### ENTRIES SHOWN
■ ■ ■ ■ ■ ■ ■

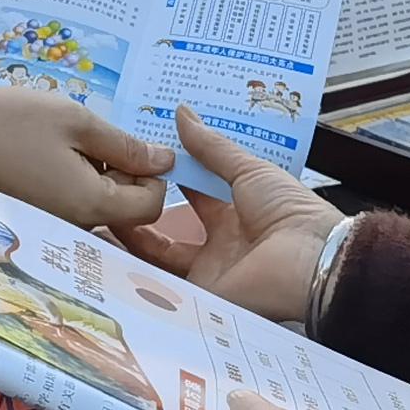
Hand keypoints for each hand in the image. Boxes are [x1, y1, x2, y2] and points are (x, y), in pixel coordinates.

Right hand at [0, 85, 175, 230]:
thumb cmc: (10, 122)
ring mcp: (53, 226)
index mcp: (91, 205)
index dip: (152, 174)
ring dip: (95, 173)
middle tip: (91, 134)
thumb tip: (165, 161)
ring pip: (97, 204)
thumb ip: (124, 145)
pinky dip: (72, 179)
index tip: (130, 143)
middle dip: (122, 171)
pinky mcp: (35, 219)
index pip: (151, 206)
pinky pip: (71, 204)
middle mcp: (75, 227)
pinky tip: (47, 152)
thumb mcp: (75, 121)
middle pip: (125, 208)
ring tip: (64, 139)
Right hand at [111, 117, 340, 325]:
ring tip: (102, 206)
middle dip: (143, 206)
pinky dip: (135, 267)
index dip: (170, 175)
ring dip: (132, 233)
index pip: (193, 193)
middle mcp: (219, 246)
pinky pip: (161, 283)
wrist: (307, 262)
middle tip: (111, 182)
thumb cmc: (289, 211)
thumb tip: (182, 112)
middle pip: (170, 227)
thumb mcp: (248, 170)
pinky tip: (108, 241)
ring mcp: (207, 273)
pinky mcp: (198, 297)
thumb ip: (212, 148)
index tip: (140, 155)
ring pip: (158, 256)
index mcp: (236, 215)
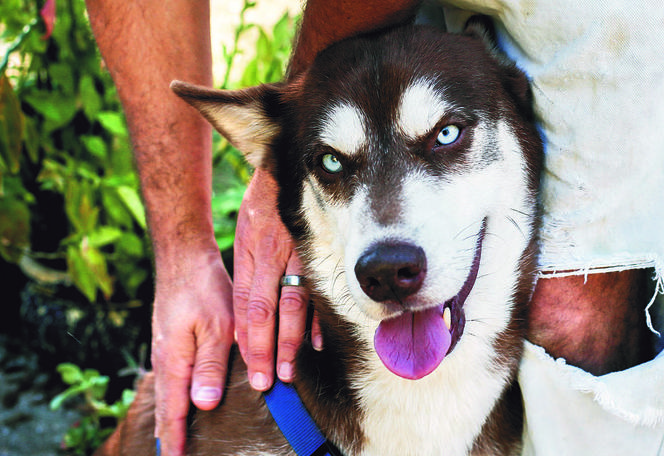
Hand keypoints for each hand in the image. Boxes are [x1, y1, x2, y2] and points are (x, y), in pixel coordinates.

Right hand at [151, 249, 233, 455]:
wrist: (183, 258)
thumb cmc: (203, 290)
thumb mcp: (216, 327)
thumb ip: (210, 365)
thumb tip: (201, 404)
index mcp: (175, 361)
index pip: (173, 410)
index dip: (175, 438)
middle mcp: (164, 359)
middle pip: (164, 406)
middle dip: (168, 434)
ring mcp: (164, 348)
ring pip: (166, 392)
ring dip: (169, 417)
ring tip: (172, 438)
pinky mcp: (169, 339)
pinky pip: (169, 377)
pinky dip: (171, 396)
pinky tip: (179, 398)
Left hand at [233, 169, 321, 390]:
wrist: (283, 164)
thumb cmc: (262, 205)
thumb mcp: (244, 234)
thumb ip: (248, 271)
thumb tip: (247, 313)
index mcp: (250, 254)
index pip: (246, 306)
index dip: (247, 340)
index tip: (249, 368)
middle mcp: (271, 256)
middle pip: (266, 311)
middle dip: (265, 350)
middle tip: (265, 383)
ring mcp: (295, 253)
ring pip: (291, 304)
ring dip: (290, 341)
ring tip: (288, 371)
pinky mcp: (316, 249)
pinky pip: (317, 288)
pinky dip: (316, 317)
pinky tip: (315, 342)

■ ■ ■ ■ ■ ■ ■

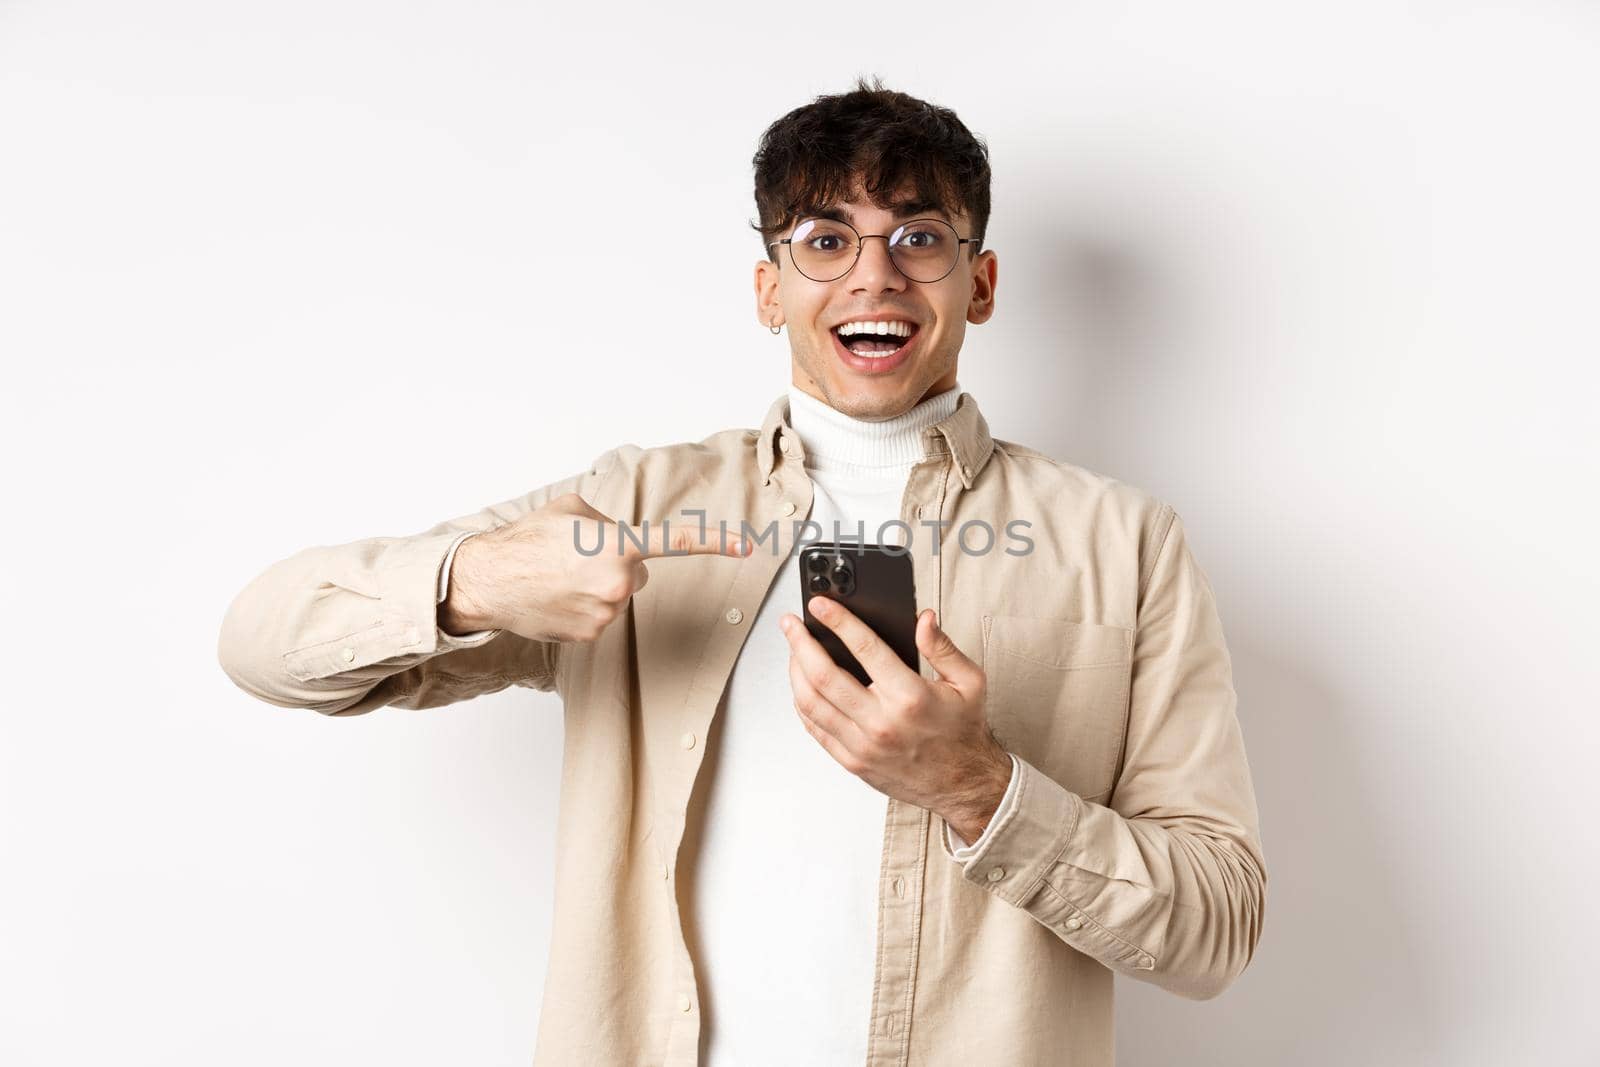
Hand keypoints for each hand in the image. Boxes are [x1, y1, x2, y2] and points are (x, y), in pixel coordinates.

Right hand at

■ ■ ■ ■ ■ ■ ■

### DIRECTIONS FOR THIS TASK
What you return must match the lines above from the one with "thumb mcp: (248, 170)" through the one with "pinky tip: (315, 342)" exactly, with both ends included and the pictures excluded.

### YOUR RESPONSE
thumb mcp: (248, 170)
pinky tip: (108, 241)
ring mcp: (207, 273)
pinky mcp: (198, 297)
thumb ip: (212, 148)
index tip: (140, 155)
ring pip: (158, 256)
index mcp: (236, 215)
Hand keypoints for each hand in the image. Boxes are [x1, y1, x2, y2] and points are (x, y), in pixel coordinates.

Right hand at [151, 249, 233, 455]:
wrist: (183, 258)
thumb cmc: (203, 290)
thumb mcp: (216, 327)
thumb ip: (210, 365)
thumb tip: (201, 404)
index mcp: (175, 361)
index pip: (173, 410)
index dip: (175, 438)
middle mcp: (164, 359)
middle pip: (164, 406)
middle dip: (168, 434)
ring mcp: (164, 348)
ring pip: (166, 392)
ring dip: (169, 417)
ring tip: (172, 438)
pinky mcp: (169, 339)
pinky pip: (169, 377)
pinky dip: (171, 396)
pinky tip: (179, 398)
Left hand at [233, 169, 321, 390]:
wrist: (283, 164)
thumb cmc: (262, 205)
thumb mcp: (244, 234)
thumb ip: (248, 271)
thumb tip: (247, 313)
index mcp: (250, 254)
index pip: (246, 306)
index dip: (247, 340)
index tip: (249, 368)
middle mcp: (271, 256)
middle pip: (266, 311)
middle dip: (265, 350)
middle tip: (265, 383)
ring mcp: (295, 253)
ring pip: (291, 304)
ring dip: (290, 341)
ring tip: (288, 371)
pinky mcp: (316, 249)
pinky pip: (317, 288)
pinky dip: (316, 317)
pinky tip: (315, 342)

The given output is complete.